Extract
Which conditions must fulfill real-valued power series in order represent solutions that vanishes at infinity

Question

Which conditions must fulfill real-valued power series in order represent solutions that vanishes at infinity

Intro______________

In this really interesting video 1 profesor Barton Zwiebach explains how having a power series as solution of the time independent Shrödinger equation leads to the quantization of energy, at least in the sense of modeling it (quantization comes from experimental results like the blackbody radiation, the photoelectric effect, spectral lines of hydrogen, among others). The discussion started previously on these other videos: video 2 and video 3.

The argument presented is that a power series will diverge unless it decays as vanishing at infinity (which is true since they cannot match a constant value on a non-zero measure interval or it will violate the Identity theorem), and this behavior is a requirement in order of having normalizable solutions (otherwise the energy of the solutions will be always infinite).

Data excerpts
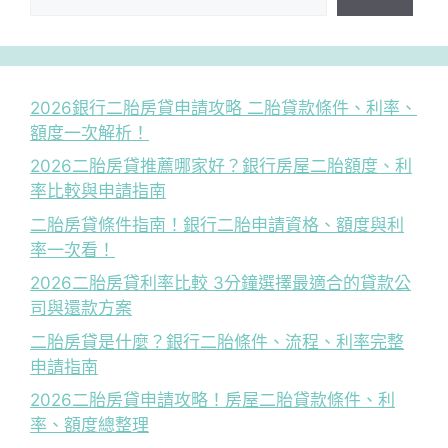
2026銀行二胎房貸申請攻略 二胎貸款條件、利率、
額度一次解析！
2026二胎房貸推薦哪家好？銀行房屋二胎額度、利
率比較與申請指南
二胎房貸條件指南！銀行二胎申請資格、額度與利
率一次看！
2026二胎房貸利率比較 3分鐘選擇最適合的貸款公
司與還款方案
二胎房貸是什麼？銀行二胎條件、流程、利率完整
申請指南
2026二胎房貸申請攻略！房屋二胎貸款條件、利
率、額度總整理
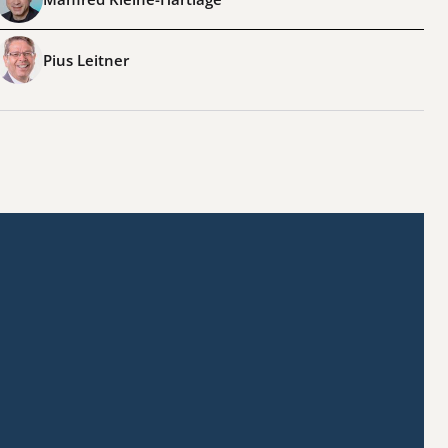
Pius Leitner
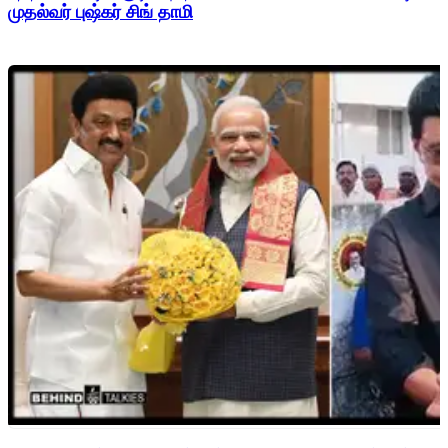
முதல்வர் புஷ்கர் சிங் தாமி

==

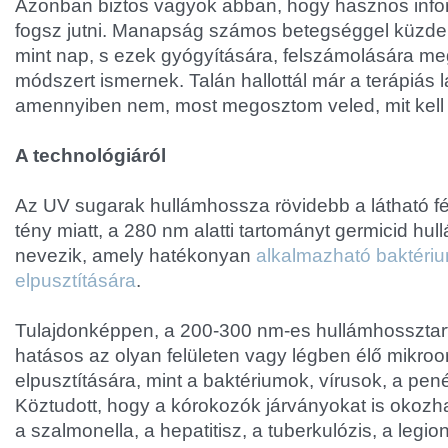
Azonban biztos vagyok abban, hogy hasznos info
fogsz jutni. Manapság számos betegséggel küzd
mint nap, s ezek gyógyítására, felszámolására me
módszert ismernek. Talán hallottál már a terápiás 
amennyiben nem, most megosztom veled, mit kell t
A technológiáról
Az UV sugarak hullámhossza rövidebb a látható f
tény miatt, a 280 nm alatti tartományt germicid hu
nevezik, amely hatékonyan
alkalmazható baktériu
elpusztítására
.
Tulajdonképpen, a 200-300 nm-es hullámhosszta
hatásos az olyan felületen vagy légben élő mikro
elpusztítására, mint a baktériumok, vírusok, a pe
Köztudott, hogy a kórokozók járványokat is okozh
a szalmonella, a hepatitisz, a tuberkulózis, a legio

--

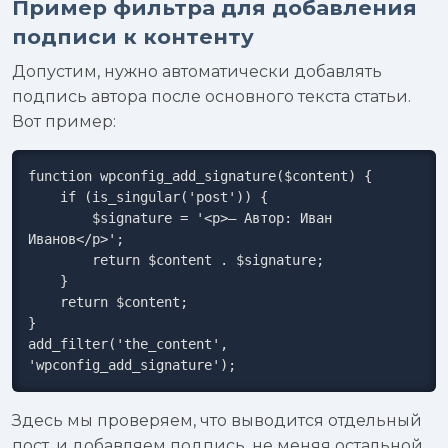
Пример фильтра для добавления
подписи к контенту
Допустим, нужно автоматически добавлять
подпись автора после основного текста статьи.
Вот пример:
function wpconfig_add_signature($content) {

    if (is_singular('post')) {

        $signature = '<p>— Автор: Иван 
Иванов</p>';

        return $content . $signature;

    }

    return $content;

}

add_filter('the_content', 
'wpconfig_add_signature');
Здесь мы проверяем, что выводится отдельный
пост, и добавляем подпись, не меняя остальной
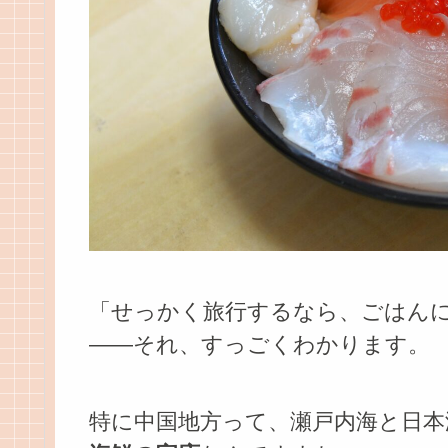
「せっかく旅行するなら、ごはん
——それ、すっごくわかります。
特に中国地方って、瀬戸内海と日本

What the exercise asks
Summarize the forum question about power-series solutions in two sentences.

Problem solution
The question asks which conditions a real-valued power series must fulfill in order to represent solutions that vanish at infinity. It builds on a video in which Barton Zwiebach explains how a power-series solution of the time-independent Schrödinger equation leads to the quantization of energy, arguing that such a series will diverge unless it vanishes at infinity, a behavior required for normalizable solutions.